(Beginning of Text excerpt)
In 1804, the grand treasurer of Moldavia Săndulache Sturdza hired the Viennese architect Johann Freiwald to build a luxury residence on the old home place of his ancestors. Also, the German gardener Mehler had to fit around the palace a park with alleys lined with statues, benches hidden in the labyrinths of greenery and even a pond surrounded by willows. The palace was built by in Neoclassical style, characteristic to the civil architecture in Moldavia at that time. It is a square building with a floor, with four nearly symmetrical facades with wide and straight platforms and balconies on all sides supported on stone slabs. In 1811, Săndulache Sturdza built behind the palace a church, on the place of a wooden church. This results from the inscription that was placed at the entrance and which was destroyed during the Second World War.
The palace was inherited by Costache Sturza, Săndulache's son and cousin of ruling prince Mihai Sturdza (1834-1849). During 1847-1855, he brought here by the architect Johann Brandel which restored palace in Neo-Gothic style. In April 1857, Alexandru Sturdza, son of Costache, made a loan of 60,000 ducats to the Bank of Moldavia, mortgaging the palace. Because he wasn't able to paying the loan, the bank auctioned the palace. In 1862, Alexandru Ioan Cuza, ruler of the United Romanian Principalities, bought the palace and restored it.
(End of Text excerpt)
(Beginning of Data excerpts)
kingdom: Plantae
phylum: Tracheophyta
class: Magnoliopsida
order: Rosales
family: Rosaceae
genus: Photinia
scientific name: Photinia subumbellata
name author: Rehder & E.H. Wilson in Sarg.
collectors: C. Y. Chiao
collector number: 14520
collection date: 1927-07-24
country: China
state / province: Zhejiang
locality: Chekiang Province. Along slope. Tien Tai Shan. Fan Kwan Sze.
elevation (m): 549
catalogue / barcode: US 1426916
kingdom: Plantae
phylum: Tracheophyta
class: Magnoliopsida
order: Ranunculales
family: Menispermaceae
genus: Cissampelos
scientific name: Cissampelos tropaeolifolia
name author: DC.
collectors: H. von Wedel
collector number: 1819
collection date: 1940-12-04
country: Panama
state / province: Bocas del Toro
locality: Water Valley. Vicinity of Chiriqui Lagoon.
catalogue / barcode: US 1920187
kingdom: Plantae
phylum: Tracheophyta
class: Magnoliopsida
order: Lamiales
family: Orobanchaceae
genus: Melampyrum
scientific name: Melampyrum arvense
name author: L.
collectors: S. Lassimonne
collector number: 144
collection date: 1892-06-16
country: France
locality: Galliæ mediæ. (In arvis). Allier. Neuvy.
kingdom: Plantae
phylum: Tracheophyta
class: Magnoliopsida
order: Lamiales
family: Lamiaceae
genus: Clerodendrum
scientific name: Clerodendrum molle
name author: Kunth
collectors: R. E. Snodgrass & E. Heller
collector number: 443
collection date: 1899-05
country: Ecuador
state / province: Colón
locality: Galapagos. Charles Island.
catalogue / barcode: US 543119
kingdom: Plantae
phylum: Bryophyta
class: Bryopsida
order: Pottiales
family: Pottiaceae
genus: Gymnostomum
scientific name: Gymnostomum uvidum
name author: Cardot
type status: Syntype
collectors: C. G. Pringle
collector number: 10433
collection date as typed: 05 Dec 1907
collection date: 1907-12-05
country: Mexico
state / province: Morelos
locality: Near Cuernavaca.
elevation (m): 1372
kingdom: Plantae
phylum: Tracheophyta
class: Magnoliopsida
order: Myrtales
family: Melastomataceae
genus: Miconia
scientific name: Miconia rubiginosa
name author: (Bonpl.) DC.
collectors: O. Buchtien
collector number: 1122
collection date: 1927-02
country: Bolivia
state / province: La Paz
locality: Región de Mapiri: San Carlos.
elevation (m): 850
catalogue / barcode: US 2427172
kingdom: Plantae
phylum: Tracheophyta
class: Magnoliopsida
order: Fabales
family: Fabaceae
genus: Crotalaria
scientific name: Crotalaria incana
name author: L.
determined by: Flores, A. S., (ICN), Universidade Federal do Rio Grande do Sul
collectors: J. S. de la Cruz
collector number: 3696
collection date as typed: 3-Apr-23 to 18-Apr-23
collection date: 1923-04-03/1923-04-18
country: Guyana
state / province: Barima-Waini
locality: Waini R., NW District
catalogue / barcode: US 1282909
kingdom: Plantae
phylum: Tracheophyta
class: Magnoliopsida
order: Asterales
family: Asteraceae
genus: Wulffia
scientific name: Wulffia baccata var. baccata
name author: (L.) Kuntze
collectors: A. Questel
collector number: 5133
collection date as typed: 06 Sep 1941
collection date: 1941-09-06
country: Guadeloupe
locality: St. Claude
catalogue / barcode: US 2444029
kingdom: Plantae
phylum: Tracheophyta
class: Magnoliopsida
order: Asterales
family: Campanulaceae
(End of Data excerpts)
## [Aim of the task]
Reproduce the text about the Sturdza family's palace in Moldavia word for word, in full.

## [Response area]
In 1804, the grand treasurer of Moldavia Săndulache Sturdza hired the Viennese architect Johann Freiwald to build a luxury residence on the old home place of his ancestors. Also, the German gardener Mehler had to fit around the palace a park with alleys lined with statues, benches hidden in the labyrinths of greenery and even a pond surrounded by willows. The palace was built by in Neoclassical style, characteristic to the civil architecture in Moldavia at that time. It is a square building with a floor, with four nearly symmetrical facades with wide and straight platforms and balconies on all sides supported on stone slabs. In 1811, Săndulache Sturdza built behind the palace a church, on the place of a wooden church. This results from the inscription that was placed at the entrance and which was destroyed during the Second World War.
The palace was inherited by Costache Sturza, Săndulache's son and cousin of ruling prince Mihai Sturdza (1834-1849). During 1847-1855, he brought here by the architect Johann Brandel which restored palace in Neo-Gothic style. In April 1857, Alexandru Sturdza, son of Costache, made a loan of 60,000 ducats to the Bank of Moldavia, mortgaging the palace. Because he wasn't able to paying the loan, the bank auctioned the palace. In 1862, Alexandru Ioan Cuza, ruler of the United Romanian Principalities, bought the palace and restored it.